If we enumerate* all the computable numbers, those for which there exist a turing machine that outputs its digits to arbitrary precision. What is known about the asymptotic density of rationals, irrationals, algebraic, normal and transcendental numbers in this set?

*Enumerate them by their Kolmogorov complexity, ie we enumerate all turing programs up to a total character length n, then take the limit as n approaches infinity, does any of the number types have a limiting density in this set?

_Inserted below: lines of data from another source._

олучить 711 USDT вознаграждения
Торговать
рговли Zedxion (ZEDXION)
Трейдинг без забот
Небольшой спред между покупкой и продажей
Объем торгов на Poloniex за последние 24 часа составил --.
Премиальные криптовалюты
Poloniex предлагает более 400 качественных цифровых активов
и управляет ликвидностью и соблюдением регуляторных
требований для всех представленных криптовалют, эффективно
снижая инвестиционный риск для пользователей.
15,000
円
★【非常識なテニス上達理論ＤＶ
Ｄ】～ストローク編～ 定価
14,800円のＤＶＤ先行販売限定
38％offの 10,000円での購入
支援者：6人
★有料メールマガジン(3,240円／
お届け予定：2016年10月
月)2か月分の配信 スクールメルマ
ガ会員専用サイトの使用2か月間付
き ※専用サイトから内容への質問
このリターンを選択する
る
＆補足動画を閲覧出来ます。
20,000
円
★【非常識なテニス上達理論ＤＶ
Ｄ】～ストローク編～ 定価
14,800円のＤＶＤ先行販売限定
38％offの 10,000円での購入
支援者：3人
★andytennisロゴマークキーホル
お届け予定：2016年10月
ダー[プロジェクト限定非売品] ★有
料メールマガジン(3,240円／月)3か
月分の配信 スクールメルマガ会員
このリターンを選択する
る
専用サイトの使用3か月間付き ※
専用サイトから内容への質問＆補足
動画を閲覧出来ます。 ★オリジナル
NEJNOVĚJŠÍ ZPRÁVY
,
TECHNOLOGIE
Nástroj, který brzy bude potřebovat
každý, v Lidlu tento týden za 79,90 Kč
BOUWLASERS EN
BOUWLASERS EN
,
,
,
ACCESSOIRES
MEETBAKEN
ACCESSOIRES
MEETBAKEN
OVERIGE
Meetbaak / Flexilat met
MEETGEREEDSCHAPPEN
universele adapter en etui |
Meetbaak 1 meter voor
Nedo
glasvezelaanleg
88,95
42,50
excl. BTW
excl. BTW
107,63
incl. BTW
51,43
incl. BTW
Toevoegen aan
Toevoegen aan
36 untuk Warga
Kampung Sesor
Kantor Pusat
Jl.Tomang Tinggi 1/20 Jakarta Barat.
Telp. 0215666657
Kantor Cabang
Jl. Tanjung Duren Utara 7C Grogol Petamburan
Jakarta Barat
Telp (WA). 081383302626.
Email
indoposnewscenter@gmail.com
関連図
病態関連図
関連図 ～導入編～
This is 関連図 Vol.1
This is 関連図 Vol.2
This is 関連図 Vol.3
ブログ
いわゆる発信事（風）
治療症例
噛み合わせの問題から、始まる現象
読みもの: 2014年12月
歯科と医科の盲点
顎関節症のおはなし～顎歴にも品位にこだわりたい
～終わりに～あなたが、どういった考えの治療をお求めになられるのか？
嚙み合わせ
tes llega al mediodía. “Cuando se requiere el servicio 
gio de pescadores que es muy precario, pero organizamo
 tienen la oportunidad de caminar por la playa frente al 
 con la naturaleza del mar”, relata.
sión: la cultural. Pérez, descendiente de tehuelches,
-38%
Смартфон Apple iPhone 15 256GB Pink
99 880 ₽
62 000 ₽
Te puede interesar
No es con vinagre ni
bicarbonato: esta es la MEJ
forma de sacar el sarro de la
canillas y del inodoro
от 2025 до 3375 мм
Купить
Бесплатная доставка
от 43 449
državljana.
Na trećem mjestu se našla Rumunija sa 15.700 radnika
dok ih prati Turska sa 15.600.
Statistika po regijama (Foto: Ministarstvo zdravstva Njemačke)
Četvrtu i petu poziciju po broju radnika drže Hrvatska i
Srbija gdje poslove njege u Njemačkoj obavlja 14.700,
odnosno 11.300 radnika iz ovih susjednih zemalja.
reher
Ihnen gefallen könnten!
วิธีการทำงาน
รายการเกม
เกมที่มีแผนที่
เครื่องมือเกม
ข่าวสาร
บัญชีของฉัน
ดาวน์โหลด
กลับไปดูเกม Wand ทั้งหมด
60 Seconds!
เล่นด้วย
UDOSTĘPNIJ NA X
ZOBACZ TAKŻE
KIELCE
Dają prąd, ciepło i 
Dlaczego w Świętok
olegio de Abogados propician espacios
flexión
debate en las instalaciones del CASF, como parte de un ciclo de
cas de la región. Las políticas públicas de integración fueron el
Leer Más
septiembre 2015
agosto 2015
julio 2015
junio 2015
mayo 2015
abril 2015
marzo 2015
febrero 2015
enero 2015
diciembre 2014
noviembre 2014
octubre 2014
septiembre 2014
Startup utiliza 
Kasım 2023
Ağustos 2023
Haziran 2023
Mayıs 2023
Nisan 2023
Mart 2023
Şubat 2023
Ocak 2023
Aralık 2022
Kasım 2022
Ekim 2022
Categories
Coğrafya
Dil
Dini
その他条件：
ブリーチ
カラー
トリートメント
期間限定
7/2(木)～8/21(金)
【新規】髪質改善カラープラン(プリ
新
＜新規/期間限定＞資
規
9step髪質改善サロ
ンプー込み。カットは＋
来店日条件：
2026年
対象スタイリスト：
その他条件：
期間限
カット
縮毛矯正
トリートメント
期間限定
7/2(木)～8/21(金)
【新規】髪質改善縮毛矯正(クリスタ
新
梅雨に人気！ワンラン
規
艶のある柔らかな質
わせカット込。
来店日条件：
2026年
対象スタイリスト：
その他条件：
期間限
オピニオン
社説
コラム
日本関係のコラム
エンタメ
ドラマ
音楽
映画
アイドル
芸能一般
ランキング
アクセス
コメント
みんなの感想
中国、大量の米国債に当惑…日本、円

• Please define relative density. – Rasmus Oct 27 '11 at 15:30
• Doesn't that depend drastically on the enumeration you choose? You can just play Hilbert's hotel and take another enumeration: first 10 irrationals, then 27 transcendentals, then 1 rational and repeat this pattern, so I'd be surprised if this question is well-posed. – t.b. Oct 27 '11 at 15:41
• Here's a somewhat related thread – t.b. Oct 27 '11 at 15:50
• @Raphael: No. For each positive integer $n$ the multiples of $n$ have density $1/n$ in the integers, but all of these sets are countable. – Brian M. Scott Oct 27 '11 at 20:25
• There is no effective enumeration of all computable numbers. However, there are effective enumerations of the Turing machines, but not all Turing machines compute real numbers. How should we think of those machines that don't compute real numbers? – François G. Dorais Oct 28 '11 at 11:30

Allow me to interpret your question as follows. For each Turing machine program $e$, we consider the set $W_e$ of natural numbers accepted by program $e$, and then interpret $W_e$ as the locations of digit $1$ in the binary expansion of a number in the unit interval. Thus, program $e$ is in effect giving us better and better lower bounds for the limit real, as the digits gradually appear. (Note that we cannot control the rate of convergence here, but some accounts of computable reals insist that one does control the rate of convergence.) There is a natural enumeration of the Turing machine programs, and so we thereby obtain a natural enumeration of the computable reals in the unit interval. This enumeration is uniformly semi-computable, in the sense that we may enumerate all the pairs $(e,k)$, such that the $k^{\rm th}$ digit of the $e^{\rm th}$ real is $1$. François pointed out in his comment that a simple diagonalization prevents us from improving semi-computable here to computable.
Conclusion. For this enumeration, almost every computable real has only finitely many $1$s, and therefore is a rational number, with asymptotic probability one.